Les discussions sont rompues entre l'ACQ et le syndicat depuis 2 h 30 du matin, dimanche. La représentante de l'ACQ, Lyne Marcoux, a quitté la table des négociations affichant une mine sombre, dans la nuit de samedi à dimanche. « Ce que je peux vous dire, c'est qu'il n'y a pas d'entente. On pensait arriver à une entente ce soir, mais il n'y a pas d'entente pour le moment », a-t-elle déclaré aux médias, en quittant la salle. Les sujets sur lesquels achoppent les négociations sont les salaires, la rémunération des heures supplémentaires, les horaires de travail et la mobilité de la main-d'œuvre.

Du côté du secteur résidentiel, Sylvain Mathieu, le directeur de l'Association provinciale des constructeurs d'habitations du Québec (APCHQ), a expliqué qu'il souhaitait que le travail puisse reprendre sur les chantiers gérés par ses membres.

« Ce n'est pas comme les autres secteurs de l'industrie. Si on veut forcer les gens à arrêter, nous en tout cas, on va être là pour veiller aux grains, pour que les gens puissent travailler sans encombre, parce qu'à un moment donné, il faut que ça avance », a déclaré le directeur de l'APCHQ.

La première ministre Pauline Marois, qui doit s'envoler mercredi pour le Mexique, a déjà dit qu'elle n'hésiterait pas à recourir à une loi spéciale pour forcer les travailleurs à revenir sur les chantiers dans le cas où les deux parties seraient incapables de s'entendre, évoquant les nombreux projets d'envergure actuellement paralysés par le conflit de travail.

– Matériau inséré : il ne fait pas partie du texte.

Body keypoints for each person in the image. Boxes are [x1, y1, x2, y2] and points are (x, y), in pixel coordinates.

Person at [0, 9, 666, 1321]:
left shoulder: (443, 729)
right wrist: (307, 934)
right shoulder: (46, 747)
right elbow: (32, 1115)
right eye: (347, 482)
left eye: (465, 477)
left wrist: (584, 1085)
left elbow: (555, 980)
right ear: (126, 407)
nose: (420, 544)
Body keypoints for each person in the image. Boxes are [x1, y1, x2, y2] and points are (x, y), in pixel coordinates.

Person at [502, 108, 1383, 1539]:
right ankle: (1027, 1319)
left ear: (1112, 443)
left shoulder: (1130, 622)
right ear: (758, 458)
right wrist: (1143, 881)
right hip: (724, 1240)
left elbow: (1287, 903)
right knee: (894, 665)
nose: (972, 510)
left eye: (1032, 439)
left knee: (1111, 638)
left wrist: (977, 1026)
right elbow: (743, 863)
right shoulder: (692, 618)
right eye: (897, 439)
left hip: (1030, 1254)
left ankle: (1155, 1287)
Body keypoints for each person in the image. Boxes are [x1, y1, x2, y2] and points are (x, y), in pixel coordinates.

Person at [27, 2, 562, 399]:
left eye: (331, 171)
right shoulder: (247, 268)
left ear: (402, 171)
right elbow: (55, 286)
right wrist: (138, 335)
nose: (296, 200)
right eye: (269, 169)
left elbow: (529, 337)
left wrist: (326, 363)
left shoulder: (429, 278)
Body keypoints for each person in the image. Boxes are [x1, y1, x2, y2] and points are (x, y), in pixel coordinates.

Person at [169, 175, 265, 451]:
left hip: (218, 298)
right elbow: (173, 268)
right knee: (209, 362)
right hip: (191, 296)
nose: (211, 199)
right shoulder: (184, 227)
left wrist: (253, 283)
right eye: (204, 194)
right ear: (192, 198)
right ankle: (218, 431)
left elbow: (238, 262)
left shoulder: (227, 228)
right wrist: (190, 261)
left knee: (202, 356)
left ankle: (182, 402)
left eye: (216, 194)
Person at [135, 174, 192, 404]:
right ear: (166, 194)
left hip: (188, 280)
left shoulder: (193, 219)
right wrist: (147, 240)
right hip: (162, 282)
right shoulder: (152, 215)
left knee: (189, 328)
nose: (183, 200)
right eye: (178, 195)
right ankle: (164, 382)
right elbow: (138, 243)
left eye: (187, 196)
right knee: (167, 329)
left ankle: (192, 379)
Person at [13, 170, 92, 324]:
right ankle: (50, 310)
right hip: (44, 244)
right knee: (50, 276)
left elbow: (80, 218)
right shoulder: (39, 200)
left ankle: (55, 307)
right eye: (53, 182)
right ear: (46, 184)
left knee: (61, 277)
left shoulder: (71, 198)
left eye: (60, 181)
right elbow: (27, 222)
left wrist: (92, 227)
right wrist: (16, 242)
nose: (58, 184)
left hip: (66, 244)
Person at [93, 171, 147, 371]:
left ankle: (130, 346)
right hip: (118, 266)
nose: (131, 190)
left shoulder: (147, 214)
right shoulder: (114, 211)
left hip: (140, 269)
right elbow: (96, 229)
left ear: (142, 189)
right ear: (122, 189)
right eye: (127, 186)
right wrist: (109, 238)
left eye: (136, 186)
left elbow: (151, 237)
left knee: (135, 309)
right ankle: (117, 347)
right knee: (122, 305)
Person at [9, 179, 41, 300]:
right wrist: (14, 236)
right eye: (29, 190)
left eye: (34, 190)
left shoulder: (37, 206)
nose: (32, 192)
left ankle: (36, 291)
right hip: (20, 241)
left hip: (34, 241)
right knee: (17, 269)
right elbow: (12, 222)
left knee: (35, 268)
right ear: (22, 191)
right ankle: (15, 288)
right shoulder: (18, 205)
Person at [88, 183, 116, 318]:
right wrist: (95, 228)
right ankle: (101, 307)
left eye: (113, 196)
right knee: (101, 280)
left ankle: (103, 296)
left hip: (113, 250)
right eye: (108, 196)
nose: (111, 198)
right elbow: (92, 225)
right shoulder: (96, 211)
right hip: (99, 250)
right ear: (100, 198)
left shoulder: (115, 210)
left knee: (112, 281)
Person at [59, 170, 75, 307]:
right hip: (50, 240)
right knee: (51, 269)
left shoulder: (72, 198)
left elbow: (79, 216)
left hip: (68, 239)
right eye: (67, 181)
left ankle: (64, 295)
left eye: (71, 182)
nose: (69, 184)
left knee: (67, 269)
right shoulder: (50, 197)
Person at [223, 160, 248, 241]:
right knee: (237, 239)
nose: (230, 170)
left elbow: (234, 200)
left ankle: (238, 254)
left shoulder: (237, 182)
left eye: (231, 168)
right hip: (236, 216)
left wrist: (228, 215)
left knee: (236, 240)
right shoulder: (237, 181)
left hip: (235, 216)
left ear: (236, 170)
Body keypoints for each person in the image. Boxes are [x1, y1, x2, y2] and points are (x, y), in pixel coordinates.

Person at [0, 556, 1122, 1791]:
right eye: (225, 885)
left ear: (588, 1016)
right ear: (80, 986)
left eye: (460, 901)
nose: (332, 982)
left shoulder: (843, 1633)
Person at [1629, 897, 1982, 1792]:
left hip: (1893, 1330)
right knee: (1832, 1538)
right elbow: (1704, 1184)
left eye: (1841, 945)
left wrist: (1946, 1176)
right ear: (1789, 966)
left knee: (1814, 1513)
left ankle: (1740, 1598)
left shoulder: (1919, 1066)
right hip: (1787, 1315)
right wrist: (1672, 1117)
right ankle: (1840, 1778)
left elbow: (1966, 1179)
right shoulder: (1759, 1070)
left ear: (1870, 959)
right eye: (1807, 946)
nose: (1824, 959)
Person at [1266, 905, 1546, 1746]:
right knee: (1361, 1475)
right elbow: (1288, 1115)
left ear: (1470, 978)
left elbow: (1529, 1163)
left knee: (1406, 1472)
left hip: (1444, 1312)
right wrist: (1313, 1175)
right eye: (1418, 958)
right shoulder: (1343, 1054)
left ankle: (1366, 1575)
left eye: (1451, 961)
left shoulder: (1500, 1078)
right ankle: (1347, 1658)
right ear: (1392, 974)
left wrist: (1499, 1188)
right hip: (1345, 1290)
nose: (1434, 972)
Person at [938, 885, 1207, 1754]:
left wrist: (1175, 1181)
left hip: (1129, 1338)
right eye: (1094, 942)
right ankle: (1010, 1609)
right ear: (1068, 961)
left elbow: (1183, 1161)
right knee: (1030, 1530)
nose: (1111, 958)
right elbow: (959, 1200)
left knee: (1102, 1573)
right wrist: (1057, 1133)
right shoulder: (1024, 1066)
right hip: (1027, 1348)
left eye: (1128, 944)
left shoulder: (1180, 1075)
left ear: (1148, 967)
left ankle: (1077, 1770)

Elle s'exprimera à ce sujet à 14h30, lors d'un point de presse. Ses commentaires seront suivis de ceux de l'Alliance syndicale qui compte faire une mise au point, après Mme Marois.

La ministre du Travail, Agnès Maltais, a été avertie des derniers développements, mais préfère ne pas commenter pour l'instant. Les deux parties s'étaient d'abord réunies à la table de négociation vendredi matin, au lendemain d'une intervention de la ministre.

Selon certaines estimations, le conflit coûte au moins 13 millions de dollars par jour aux entrepreneurs.